SUPPLIED DATA Block Start

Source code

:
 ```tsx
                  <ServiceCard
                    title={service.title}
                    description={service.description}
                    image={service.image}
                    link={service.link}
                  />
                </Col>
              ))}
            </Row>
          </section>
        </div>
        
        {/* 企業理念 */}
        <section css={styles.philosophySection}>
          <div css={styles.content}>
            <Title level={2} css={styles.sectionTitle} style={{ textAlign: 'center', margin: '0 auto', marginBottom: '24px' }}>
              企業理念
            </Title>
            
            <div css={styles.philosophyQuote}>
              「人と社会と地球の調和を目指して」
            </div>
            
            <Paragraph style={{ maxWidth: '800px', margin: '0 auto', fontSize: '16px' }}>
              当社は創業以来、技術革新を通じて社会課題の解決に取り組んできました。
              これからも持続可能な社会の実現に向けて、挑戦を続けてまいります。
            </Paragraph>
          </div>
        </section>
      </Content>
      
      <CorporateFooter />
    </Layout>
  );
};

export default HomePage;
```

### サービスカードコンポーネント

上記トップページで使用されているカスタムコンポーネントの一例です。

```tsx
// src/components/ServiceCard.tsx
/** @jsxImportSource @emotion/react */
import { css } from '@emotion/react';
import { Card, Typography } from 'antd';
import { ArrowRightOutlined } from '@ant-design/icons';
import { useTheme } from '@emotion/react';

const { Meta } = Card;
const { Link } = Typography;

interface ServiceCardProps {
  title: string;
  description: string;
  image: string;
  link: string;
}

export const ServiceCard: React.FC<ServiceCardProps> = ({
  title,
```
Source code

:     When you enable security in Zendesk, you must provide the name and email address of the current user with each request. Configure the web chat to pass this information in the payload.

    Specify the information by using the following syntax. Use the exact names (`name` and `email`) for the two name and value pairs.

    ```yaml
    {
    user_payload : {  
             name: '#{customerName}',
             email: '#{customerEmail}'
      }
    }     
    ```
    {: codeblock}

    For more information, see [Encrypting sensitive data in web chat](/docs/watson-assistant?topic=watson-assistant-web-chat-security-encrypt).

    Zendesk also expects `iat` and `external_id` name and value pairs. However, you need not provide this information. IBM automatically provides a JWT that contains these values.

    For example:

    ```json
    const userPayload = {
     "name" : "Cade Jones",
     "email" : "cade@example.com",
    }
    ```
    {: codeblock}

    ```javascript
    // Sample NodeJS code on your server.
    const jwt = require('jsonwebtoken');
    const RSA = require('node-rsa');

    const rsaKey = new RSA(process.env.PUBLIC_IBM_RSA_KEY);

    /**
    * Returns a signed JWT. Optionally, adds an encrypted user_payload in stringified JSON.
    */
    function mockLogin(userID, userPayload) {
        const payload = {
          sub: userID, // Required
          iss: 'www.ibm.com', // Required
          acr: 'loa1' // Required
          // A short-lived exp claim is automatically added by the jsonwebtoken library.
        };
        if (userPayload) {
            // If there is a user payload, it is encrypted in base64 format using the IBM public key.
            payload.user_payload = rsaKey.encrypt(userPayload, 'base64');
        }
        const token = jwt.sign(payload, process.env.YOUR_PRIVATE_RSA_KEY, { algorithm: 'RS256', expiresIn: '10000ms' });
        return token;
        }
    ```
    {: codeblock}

SUPPLIED DATA Block End

WORK INSTRUCTION: For this exercise, copy every line of the data that holds "export".

SOLUTION:
export default HomePage;
export const ServiceCard: React.FC<ServiceCardProps> = ({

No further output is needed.